Much like her exodus for various reasons, her information seems to have made the same journey in the years that followed, yet the breadcrumbs still exist. In discovering her, I have traveled to many archives, museums and visited valuable personal collections. I have exhausted all known resources about her with this book’s writing, but there must be more to discover. I am sure there are at least two journals, possibly a manuscript and other such relics lurking in an attic or basement somewhere waiting to see the light. If they are not, then the research world should weep, for they have experienced a severe loss.

Those who inherited some of her letters and remains of her wealth live and thrive in Georgia. The city of Pensacola, Florida, still has a few interesting bits it wants to share. Of course, there is a clue of her travels to Europe; her one published book, Souvenirs of Travel, exists today online and is available for everyone to use through the public domain.
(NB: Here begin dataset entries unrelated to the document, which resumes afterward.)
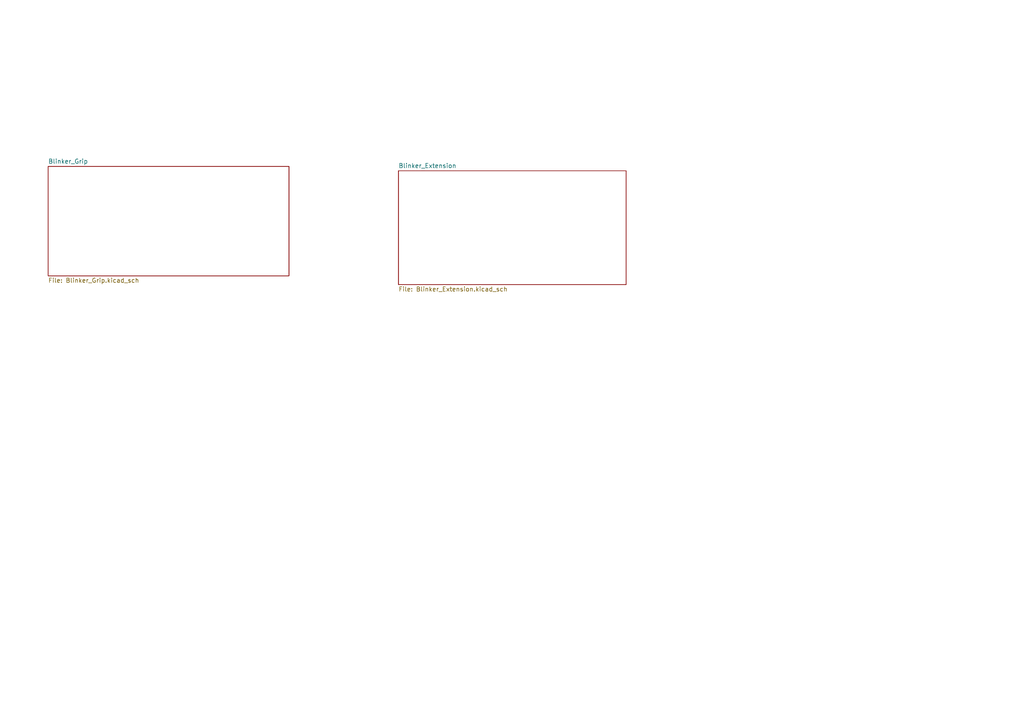
<source format=kicad_sch>
(kicad_sch
	(version 20250114)
	(generator "eeschema")
	(generator_version "9.0")
	(uuid "ae3c00f9-10c5-4024-abbc-a41ab824b457")
	(paper "A4")
	(lib_symbols)
	(sheet
		(at 13.97 48.26)
		(size 69.85 31.75)
		(exclude_from_sim no)
		(in_bom yes)
		(on_board yes)
		(dnp no)
		(fields_autoplaced yes)
		(stroke
			(width 0.1524)
			(type solid)
		)
		(fill
			(color 0 0 0 0.0000)
		)
		(uuid "87f94918-f02c-40a8-91f6-79d5f8836291")
		(property "Sheetname" "Blinker_Grip"
			(at 13.97 47.5484 0)
			(effects
				(font
					(size 1.27 1.27)
				)
				(justify left bottom)
			)
		)
		(property "Sheetfile" "Blinker_Grip.kicad_sch"
			(at 13.97 80.5946 0)
			(effects
				(font
					(size 1.27 1.27)
				)
				(justify left top)
			)
		)
		(instances
			(project "PedalPirat"
				(path "/9ce0a74b-6fd5-414b-86b4-a0501b0597ae/cea94e63-79b8-4dd4-b152-d849d09f7588/8683f94c-03a2-4fd0-82d4-d6d06d12115e"
					(page "4")
				)
			)
		)
	)
	(sheet
		(at 115.57 49.53)
		(size 66.04 33.02)
		(exclude_from_sim no)
		(in_bom yes)
		(on_board yes)
		(dnp no)
		(fields_autoplaced yes)
		(stroke
			(width 0.1524)
			(type solid)
		)
		(fill
			(color 0 0 0 0.0000)
		)
		(uuid "f5a7d5e7-d7b7-40d1-a89f-4697120cfd0e")
		(property "Sheetname" "Blinker_Extension"
			(at 115.57 48.8184 0)
			(effects
				(font
					(size 1.27 1.27)
				)
				(justify left bottom)
			)
		)
		(property "Sheetfile" "Blinker_Extension.kicad_sch"
			(at 115.57 83.1346 0)
			(effects
				(font
					(size 1.27 1.27)
				)
				(justify left top)
			)
		)
		(instances
			(project "PedalPirat"
				(path "/9ce0a74b-6fd5-414b-86b4-a0501b0597ae/cea94e63-79b8-4dd4-b152-d849d09f7588/8683f94c-03a2-4fd0-82d4-d6d06d12115e"
					(page "5")
				)
			)
		)
	)
)

</source>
While Octavia’s fame did fade after her death in 1877, she remained a part of Alabama history until around the 1930s when a struggling country no longer needed to hear about socialites and Society but how to survive every day. However, her time has now come once more. She is a significant figure in history whose story still matters, and she needs rescuing from disappearing.

Thank you, reader, for investing a few hours of your time learning about a woman who was unlike any other in a time unlike any other. I hope you to will see the difference she made in the world of those around her, marvel at how she has managed to wrap you around her heart and know of her sincerity despite the circumstances.

Works cited and Notes

  1. Octavia Walton LeVert, Octavia Walton Le Vert Journal 1846-1860. Journal/Diary. SPR638, Closed Stacks, Alabama Department of Archives. Note: This entry is titled “Stanzas” and dated November 10, 1846.
  2. Note: The silver candlesticks are located at the History Museum of Mobile.
  3. Corinne Chadwick Stephens, “Madame Octavia Walton Le Vert” (PhD diss., University of Georgia, 1940, Collection #837, University of Georgia Libraries, John Donald Wade Papers.
  4. Mary Forrest, Women of the South Distinguished in Literature (New York: Charles B. Richardson, 1866).
  5. W. Brewer, Alabama: Her History, Resources, War Record, and Public Men (Tuscaloosa: Willow Publishing Company, 1964).